* PROBLEMS TO WORK ON *
a: Print the passage of the opinion piece on Liberia's Proposition 24 between "Proponents of Proposition" and "24 is divisive.", inclusive.
b: Carry on the opinion piece on Liberia's Proposition 24 from the point where it stops.

* DOCUMENT EXTRACT *
<<<<
12 May 2016 at 04:05 | 5264 views

Opinion

By Dagbayonoh Kiah Nyanfore ll, Monrovia, Liberia.

One of the current debates in Liberia is Proposition 24, a proposal from the Constitution Review Committee to the legislature to make Liberia a Christian State. If the legislature approves it, the proposition would be put in a referendum for public voting.

Proponents of Proposition 24 argue that Liberia was originally a Christian country but later she abandoned this religious belief in favor of a secular state; that Liberia’s present condition or problems are primarily results of this abandonment and thus once we return to being a Christian state, our problems would be solved.

I disagree with Proposition 24 and therefore say no to the proposal for the following three reasons:

One: Liberia was never and is not a Christian country; two, the underlining principle or notion of the proposition is faulty or erroneous and three, Proposition 24 is divisive.

Liberia, as a country, came into being through the American Colonization Society, which sponsored, transported and settled American Black ex-slaves to Africa in the early 1800s.

The Society’s goal was for the former slaves to Christianize and civilize the native Africans. In the US, the slaves were at the periphery of the American/Western culture. Over 90% of the settlers were illiterate; yet they felt superior over the native majority upon landing in 1822 on the soil now called Liberia.

Although the settlers originally named Monrovia “Christopolis”, city of Christ, and although the declaration of independence was made in a church in 1847, Liberia was never a Christian nation.

There were many reasons religion was not inscribed in the constitution. One important reason was that the constitution writer, Simon Greenleaf, a white American and Harvard University law professor, was cognizant of the successful opposition to religious declaration in the American constitution.

Another reason was the belief in the separation of the state and religion and in the neutrality of the government regarding religion because the framers of the American constitution “wanted to insure that no one sect could ever seize control of the government and start a theocracy”. Therefore, Greenleaf did not subscribe Liberia to a particular religion. Liberia, whose constitution was patterned after that of America, was therefore made a secular state.

Despite efforts to inject religious considerations into Liberia’s 1847 constitution, the Liberian people did not amend the constitution for a religious preference. The new constitution of 1986 after the 1980 revolution did not make Liberia a Christian state either. Note that majority of the Liberian population is neither Christian nor Muslim, but subscribe to an African religion with a belief in a universal God. Only in the urban areas of Liberia do you have people who are mostly Christians. Christianity and Islam were foreign religions to Africa.

The belief that current the problems of Liberia are due mostly to the secular state of the country is faulty. Liberian problems started before the formation of the nation. The country was conceived with the notion that African people were inferior and that the settler minority must rule and control them.
>>>>
* DATA FOR ANALYSIS *
<<<<
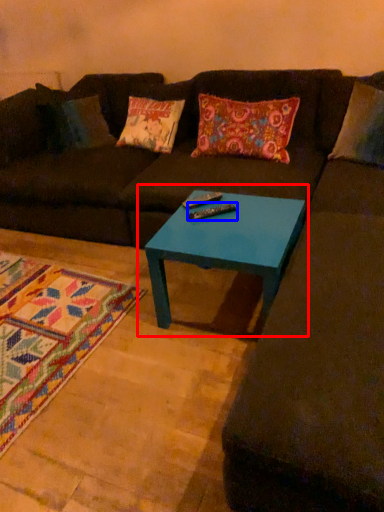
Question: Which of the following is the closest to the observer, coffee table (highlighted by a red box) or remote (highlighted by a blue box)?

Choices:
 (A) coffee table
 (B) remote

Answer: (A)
>>>>
<<<<
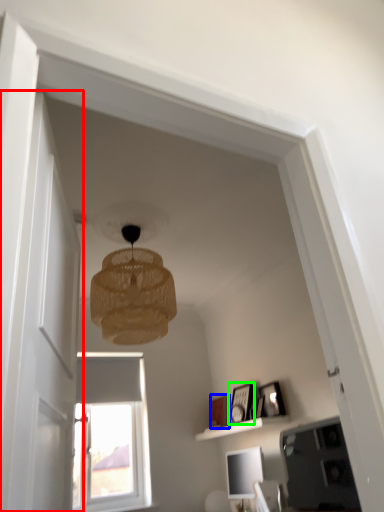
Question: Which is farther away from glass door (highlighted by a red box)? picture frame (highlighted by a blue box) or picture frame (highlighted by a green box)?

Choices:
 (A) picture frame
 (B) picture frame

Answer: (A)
>>>>
* ANSWERS TO THIS EXERCISE *
a:
Proponents of Proposition 24 argue that Liberia was originally a Christian country but later she abandoned this religious belief in favor of a secular state; that Liberia’s present condition or problems are primarily results of this abandonment and thus once we return to being a Christian state, our problems would be solved.

I disagree with Proposition 24 and therefore say no to the proposal for the following three reasons:

One: Liberia was never and is not a Christian country; two, the underlining principle or notion of the proposition is faulty or erroneous and three, Proposition 24 is divisive.

b:
Early leaders made no effort to incorporate the African majority into the new nation until the early 1900s, more than 60 years after independence. And it was only in 1946, that the Liberian natives or indigenous people were granted the right to vote in their own land. Subsequent periods were marked by mismanagement, corruption, oppression, marginalization and the absence of justice.

Today, Liberia is among the top five corrupt and poorest countries in the world. Making Liberia a Christian nation would therefore not change that, and would not improve the situation.

Proposition 24 would further bring disunity to the country. It would separate us from our Muslim brothers and sisters and could bring about discrimination. As a secular nation, we have lived together as one. We should stay that way!

I am a baptized Pentecostal; I am a Christian and have been my entire life. My father was a Methodist minister. His father, my grandfather and namesake, Prince Dagbayonoh Kiah Nyanfore, was also a Methodist minister. But I do not think it would be fair and right for my Christian faith and longstanding religious background to be imposed on the nation and make another group of a different religion second class citizens. If you are a Muslim would you like such possible separation and marginalization? Certainly you wouldn’t!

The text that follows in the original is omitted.